--- Data provided Enclosed Below ---

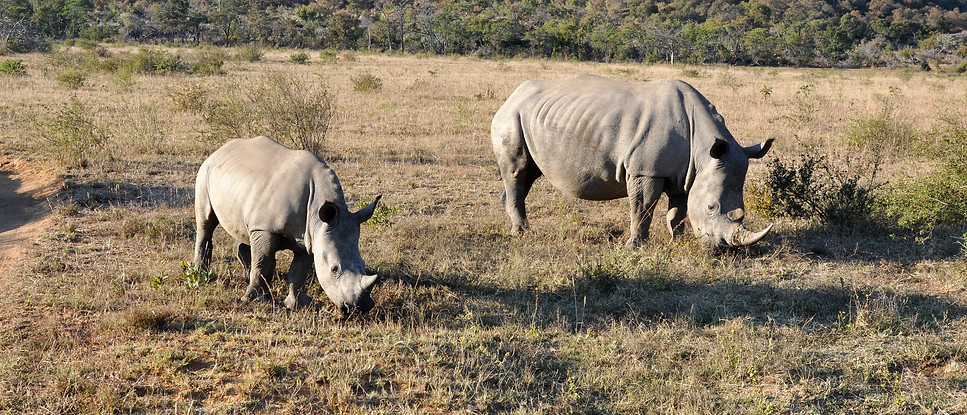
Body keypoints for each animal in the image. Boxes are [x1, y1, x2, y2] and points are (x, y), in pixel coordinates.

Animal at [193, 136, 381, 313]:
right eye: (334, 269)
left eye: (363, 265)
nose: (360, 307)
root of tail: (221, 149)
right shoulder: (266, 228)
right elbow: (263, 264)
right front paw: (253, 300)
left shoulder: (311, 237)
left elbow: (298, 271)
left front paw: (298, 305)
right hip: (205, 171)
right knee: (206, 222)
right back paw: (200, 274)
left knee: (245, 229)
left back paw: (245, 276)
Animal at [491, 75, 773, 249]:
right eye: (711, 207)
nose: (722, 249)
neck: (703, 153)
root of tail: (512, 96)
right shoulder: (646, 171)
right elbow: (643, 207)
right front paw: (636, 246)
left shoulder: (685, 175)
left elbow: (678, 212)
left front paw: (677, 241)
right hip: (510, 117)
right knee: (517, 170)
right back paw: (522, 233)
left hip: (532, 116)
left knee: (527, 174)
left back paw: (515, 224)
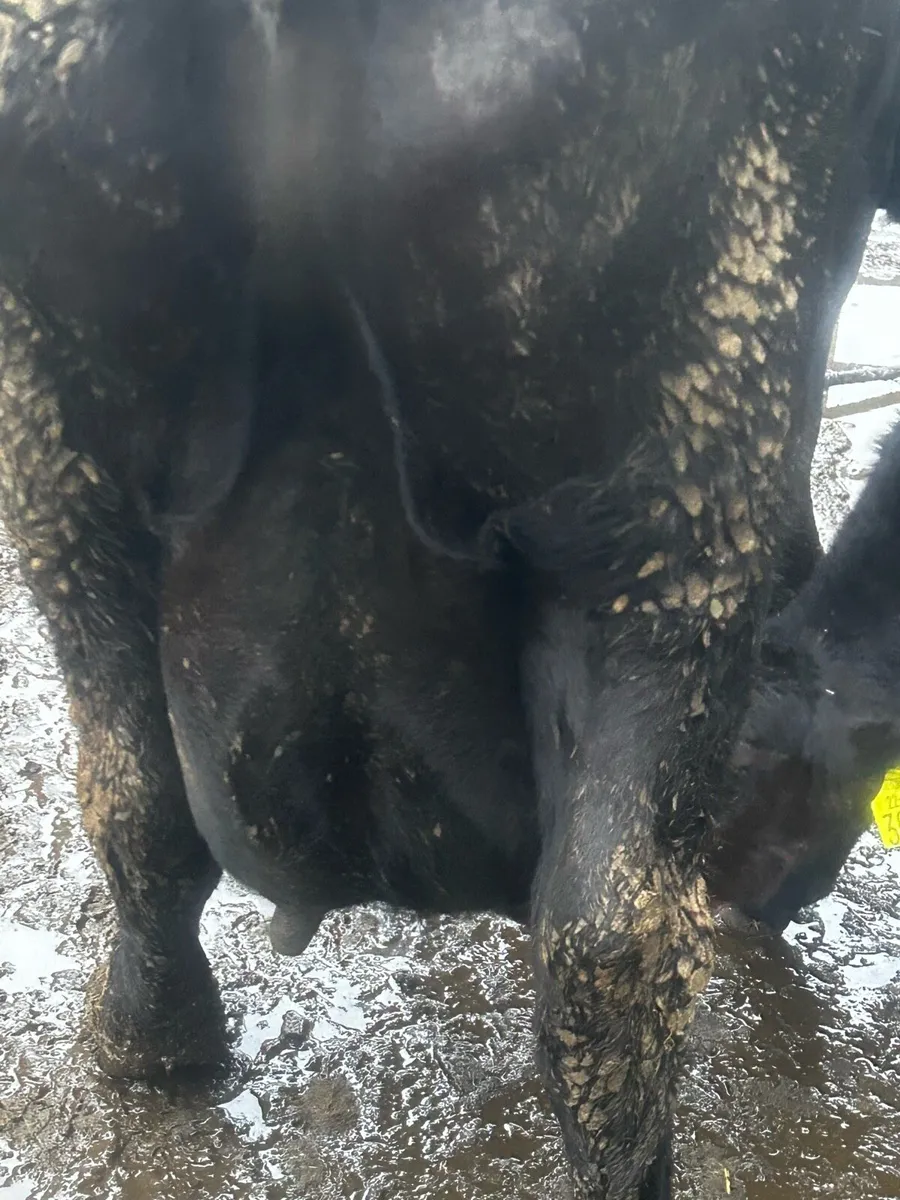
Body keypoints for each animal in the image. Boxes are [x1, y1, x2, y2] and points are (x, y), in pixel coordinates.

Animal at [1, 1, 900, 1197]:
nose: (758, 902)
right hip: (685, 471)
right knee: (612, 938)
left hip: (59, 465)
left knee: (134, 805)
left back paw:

--- End of Enclosed Data provided ---

**Try it**
If a line in the entries holds the string "shoulder", it belongs in the tally; state the tally alone.

**Written reply**
4